Tommy Chouinard Tommy Chouinard
La Presse

C’est ce qu’a mis en relief le président du Conseil du trésor, Christian Dubé, lors de l’étude de ses crédits budgétaires en commission parlementaire, mercredi.

Comme la Coalition avenir Québec l’a promis en campagne électorale, 5000 « postes administratifs » seront coupés dans les ministères, donc dans la fonction publique, d’ici la fin du mandat. Pour l’année en cours, on parle d’une réduction de 1311 postes.

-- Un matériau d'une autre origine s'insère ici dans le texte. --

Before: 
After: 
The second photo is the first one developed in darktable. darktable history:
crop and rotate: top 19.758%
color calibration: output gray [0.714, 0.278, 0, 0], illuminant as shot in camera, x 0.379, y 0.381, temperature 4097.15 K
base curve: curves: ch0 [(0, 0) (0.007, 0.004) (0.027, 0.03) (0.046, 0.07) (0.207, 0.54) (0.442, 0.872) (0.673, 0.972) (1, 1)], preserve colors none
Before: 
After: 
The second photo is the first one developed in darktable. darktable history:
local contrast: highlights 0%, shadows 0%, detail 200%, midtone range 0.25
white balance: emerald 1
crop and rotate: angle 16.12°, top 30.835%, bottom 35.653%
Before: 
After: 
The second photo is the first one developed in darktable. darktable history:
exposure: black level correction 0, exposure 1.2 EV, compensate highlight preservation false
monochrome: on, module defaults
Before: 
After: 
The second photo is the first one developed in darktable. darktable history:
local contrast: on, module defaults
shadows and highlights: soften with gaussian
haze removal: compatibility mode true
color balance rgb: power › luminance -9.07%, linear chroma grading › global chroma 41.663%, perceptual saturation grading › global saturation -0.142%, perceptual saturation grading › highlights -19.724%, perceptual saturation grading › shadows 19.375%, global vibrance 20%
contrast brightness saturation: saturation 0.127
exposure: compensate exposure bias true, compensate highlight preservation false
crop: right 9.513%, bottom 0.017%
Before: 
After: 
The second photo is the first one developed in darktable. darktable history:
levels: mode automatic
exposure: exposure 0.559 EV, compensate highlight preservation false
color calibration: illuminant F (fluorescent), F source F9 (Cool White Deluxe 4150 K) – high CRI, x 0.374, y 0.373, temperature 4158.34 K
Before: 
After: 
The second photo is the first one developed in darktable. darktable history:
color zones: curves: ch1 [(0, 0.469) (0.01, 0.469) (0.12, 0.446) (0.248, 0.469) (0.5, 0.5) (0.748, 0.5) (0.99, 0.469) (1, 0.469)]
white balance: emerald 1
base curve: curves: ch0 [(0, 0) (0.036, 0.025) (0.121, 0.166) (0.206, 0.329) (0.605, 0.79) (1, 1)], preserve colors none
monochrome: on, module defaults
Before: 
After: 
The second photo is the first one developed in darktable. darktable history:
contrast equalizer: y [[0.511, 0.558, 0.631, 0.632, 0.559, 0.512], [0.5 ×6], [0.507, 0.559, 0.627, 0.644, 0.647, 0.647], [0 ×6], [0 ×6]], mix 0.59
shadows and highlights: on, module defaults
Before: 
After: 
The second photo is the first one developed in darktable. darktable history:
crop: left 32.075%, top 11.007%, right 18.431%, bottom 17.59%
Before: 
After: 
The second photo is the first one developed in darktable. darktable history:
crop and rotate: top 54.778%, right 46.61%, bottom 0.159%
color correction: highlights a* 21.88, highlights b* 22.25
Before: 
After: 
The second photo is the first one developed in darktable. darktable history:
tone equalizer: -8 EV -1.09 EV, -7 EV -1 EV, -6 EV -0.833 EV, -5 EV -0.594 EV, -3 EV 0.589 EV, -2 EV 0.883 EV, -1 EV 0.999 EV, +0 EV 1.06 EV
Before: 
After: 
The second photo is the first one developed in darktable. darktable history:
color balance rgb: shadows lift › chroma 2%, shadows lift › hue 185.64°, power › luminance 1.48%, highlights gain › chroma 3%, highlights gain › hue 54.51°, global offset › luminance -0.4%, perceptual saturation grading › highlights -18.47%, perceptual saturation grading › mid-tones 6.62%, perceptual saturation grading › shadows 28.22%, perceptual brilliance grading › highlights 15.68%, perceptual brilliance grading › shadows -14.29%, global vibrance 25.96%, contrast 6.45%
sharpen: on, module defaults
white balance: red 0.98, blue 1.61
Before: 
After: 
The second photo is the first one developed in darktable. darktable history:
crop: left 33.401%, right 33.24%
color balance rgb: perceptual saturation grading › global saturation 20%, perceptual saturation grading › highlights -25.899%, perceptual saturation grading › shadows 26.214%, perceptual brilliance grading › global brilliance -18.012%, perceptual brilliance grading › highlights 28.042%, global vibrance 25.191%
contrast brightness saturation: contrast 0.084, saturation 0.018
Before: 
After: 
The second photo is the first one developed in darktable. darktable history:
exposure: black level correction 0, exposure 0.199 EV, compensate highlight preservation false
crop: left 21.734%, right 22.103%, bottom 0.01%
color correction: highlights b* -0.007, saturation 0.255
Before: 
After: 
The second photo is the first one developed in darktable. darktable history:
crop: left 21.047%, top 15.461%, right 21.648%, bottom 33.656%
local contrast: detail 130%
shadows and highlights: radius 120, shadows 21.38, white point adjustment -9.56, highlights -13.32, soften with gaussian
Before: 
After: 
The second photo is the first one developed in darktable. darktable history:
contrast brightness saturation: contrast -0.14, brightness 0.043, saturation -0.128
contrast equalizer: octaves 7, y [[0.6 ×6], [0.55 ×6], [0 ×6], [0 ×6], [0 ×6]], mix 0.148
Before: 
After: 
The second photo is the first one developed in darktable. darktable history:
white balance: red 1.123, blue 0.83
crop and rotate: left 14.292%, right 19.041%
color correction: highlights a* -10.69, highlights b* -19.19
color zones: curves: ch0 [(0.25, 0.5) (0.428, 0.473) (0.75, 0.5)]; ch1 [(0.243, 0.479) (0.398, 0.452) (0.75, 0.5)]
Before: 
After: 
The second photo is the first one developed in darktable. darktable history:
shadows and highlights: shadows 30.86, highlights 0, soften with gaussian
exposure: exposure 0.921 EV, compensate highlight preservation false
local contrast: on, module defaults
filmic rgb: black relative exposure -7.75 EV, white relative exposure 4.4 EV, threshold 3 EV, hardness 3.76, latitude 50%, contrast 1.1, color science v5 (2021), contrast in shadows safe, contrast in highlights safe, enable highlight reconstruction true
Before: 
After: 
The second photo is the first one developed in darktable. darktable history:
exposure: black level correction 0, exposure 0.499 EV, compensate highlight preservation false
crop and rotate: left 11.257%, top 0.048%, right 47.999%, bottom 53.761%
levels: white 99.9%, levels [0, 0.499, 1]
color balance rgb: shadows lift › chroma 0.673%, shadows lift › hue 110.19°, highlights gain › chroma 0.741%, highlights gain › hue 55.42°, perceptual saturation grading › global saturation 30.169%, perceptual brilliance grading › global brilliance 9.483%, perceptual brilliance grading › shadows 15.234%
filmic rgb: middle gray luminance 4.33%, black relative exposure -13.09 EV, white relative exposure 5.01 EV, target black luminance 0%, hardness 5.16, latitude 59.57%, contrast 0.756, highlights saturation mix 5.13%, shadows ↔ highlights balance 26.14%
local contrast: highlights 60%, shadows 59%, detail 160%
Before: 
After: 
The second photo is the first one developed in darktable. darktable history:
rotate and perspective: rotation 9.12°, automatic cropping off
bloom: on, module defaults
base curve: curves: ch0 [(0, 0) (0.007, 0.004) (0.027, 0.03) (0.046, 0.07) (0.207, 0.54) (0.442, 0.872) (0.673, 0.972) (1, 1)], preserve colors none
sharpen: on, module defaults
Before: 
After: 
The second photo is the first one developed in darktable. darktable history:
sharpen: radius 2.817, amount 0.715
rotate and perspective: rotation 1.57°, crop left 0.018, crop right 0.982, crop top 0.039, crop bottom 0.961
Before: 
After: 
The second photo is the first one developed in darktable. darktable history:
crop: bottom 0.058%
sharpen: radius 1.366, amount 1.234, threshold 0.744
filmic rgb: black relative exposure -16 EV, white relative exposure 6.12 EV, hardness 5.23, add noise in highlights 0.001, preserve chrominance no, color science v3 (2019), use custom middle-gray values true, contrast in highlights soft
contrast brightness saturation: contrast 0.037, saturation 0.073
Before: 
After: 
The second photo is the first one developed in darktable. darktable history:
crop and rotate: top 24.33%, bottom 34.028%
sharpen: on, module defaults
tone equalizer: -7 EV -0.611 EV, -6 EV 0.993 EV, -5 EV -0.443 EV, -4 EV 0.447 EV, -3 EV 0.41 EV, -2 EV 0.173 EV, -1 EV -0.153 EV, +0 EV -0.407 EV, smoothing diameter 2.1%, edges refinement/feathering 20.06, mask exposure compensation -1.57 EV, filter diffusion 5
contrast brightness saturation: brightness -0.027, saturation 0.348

L’État compte 68 700 fonctionnaires « équivalents temps complet » (ETC), comme le veut le jargon du Trésor. C’est 4000 de plus de plus qu’il y a deux ans, révèlent les documents budgétaires.

La coupe de 5000 postes en quatre ans « se fait assez facilement », a affirmé Christian Dubé. Le gouvernement agira « par attrition », en profitant des départs à la retraite. Entre 13 000 et 15 000 employés partent chaque année, a-t-il indiqué.

Or, l’État augmentera globalement ses effectifs au cours des prochaines années. Il embauchera du personnel dans les réseaux de l’éducation et de la santé principalement.  

Ainsi, pour 2019-2020, malgré l’abolition de 1311 postes, le nombre d’employés de l’État connaîtra une hausse. « Une croissance de 15 478 ETC, ou de 3,1 %, des effectifs est prévue, portant ce nombre à 514 778 », peut-on lire dans les documents du Trésor.

Christian Dubé a signalé qu’une augmentation semblable a été enregistrée pour chacune des deux dernières années.

D’ailleurs, le nombre d’enseignants a bondi de 8 % depuis 2015-2016 pour atteindre 80 325 ETC en 2018-2019. Une hausse semblable (7 %) est survenue chez le personnel infirmier. Son contingent se chiffre à 66 194 ETC.